Your objective – Reproduce the records below exactly, but only between the lines holding "or spray. |" and "Available | | | | 5", inclusive.
━━━━━━━━━━━━━━━━━━━━
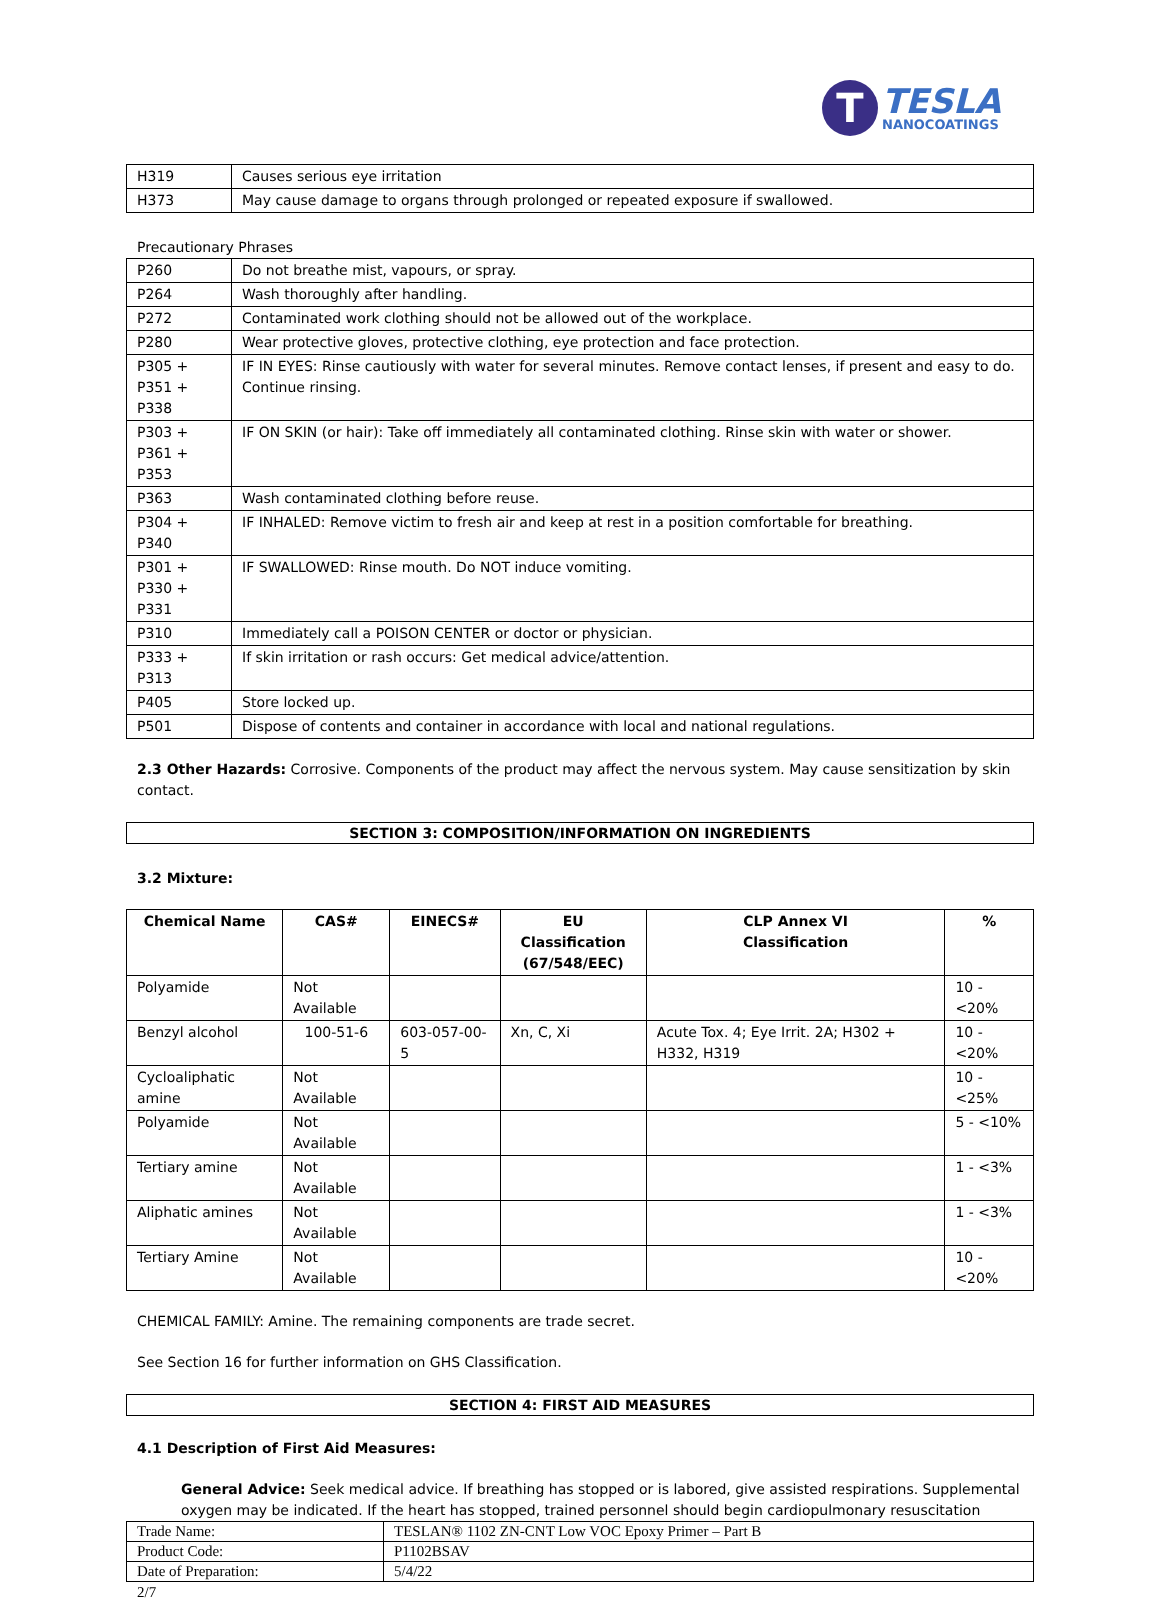T
TESLA
NANOCOATINGS
| H319 | Causes serious eye irritation |
| H373 | May cause damage to organs through prolonged or repeated exposure if swallowed. |
Precautionary Phrases
| P260 | Do not breathe mist, vapours, or spray. |
| P264 | Wash thoroughly after handling. |
| P272 | Contaminated work clothing should not be allowed out of the workplace. |
| P280 | Wear protective gloves, protective clothing, eye protection and face protection. |
| P305 + P351 + P338 | IF IN EYES: Rinse cautiously with water for several minutes. Remove contact lenses, if present and easy to do. Continue rinsing. |
| P303 + P361 + P353 | IF ON SKIN (or hair): Take off immediately all contaminated clothing. Rinse skin with water or shower. |
| P363 | Wash contaminated clothing before reuse. |
| P304 + P340 | IF INHALED: Remove victim to fresh air and keep at rest in a position comfortable for breathing. |
| P301 + P330 + P331 | IF SWALLOWED: Rinse mouth. Do NOT induce vomiting. |
| P310 | Immediately call a POISON CENTER or doctor or physician. |
| P333 + P313 | If skin irritation or rash occurs: Get medical advice/attention. |
| P405 | Store locked up. |
| P501 | Dispose of contents and container in accordance with local and national regulations. |
2.3 Other Hazards: Corrosive. Components of the product may affect the nervous system. May cause sensitization by skin contact.
SECTION 3: COMPOSITION/INFORMATION ON INGREDIENTS
3.2 Mixture:
| Chemical Name | CAS# | EINECS# | EU Classification (67/548/EEC) | CLP Annex VI Classification | % |
| --- | --- | --- | --- | --- | --- |
| Polyamide | Not Available | | | | 10 - <20% |
| Benzyl alcohol | 100-51-6 | 603-057-00-5 | Xn, C, Xi | Acute Tox. 4; Eye Irrit. 2A; H302 + H332, H319 | 10 - <20% |
| Cycloaliphatic amine | Not Available | | | | 10 - <25% |
| Polyamide | Not Available | | | | 5 - <10% |
| Tertiary amine | Not Available | | | | 1 - <3% |
| Aliphatic amines | Not Available | | | | 1 - <3% |
| Tertiary Amine | Not Available | | | | 10 - <20% |
CHEMICAL FAMILY: Amine. The remaining components are trade secret.
See Section 16 for further information on GHS Classification.
SECTION 4: FIRST AID MEASURES
4.1 Description of First Aid Measures:
General Advice: Seek medical advice. If breathing has stopped or is labored, give assisted respirations. Supplemental oxygen may be indicated. If the heart has stopped, trained personnel should begin cardiopulmonary resuscitation
| Trade Name: | TESLAN® 1102 ZN-CNT Low VOC Epoxy Primer – Part B |
| Product Code: | P1102BSAV |
| Date of Preparation: | 5/4/22 |
2/7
━━━━━━━━━━━━━━━━━━━━
Your response –
| P260 | Do not breathe mist, vapours, or spray. |
| P264 | Wash thoroughly after handling. |
| P272 | Contaminated work clothing should not be allowed out of the workplace. |
| P280 | Wear protective gloves, protective clothing, eye protection and face protection. |
| P305 + P351 + P338 | IF IN EYES: Rinse cautiously with water for several minutes. Remove contact lenses, if present and easy to do. Continue rinsing. |
| P303 + P361 + P353 | IF ON SKIN (or hair): Take off immediately all contaminated clothing. Rinse skin with water or shower. |
| P363 | Wash contaminated clothing before reuse. |
| P304 + P340 | IF INHALED: Remove victim to fresh air and keep at rest in a position comfortable for breathing. |
| P301 + P330 + P331 | IF SWALLOWED: Rinse mouth. Do NOT induce vomiting. |
| P310 | Immediately call a POISON CENTER or doctor or physician. |
| P333 + P313 | If skin irritation or rash occurs: Get medical advice/attention. |
| P405 | Store locked up. |
| P501 | Dispose of contents and container in accordance with local and national regulations. |
2.3 Other Hazards: Corrosive. Components of the product may affect the nervous system. May cause sensitization by skin contact.
SECTION 3: COMPOSITION/INFORMATION ON INGREDIENTS
3.2 Mixture:
| Chemical Name | CAS# | EINECS# | EU Classification (67/548/EEC) | CLP Annex VI Classification | % |
| --- | --- | --- | --- | --- | --- |
| Polyamide | Not Available | | | | 10 - <20% |
| Benzyl alcohol | 100-51-6 | 603-057-00-5 | Xn, C, Xi | Acute Tox. 4; Eye Irrit. 2A; H302 + H332, H319 | 10 - <20% |
| Cycloaliphatic amine | Not Available | | | | 10 - <25% |
| Polyamide | Not Available | | | | 5 - <10% |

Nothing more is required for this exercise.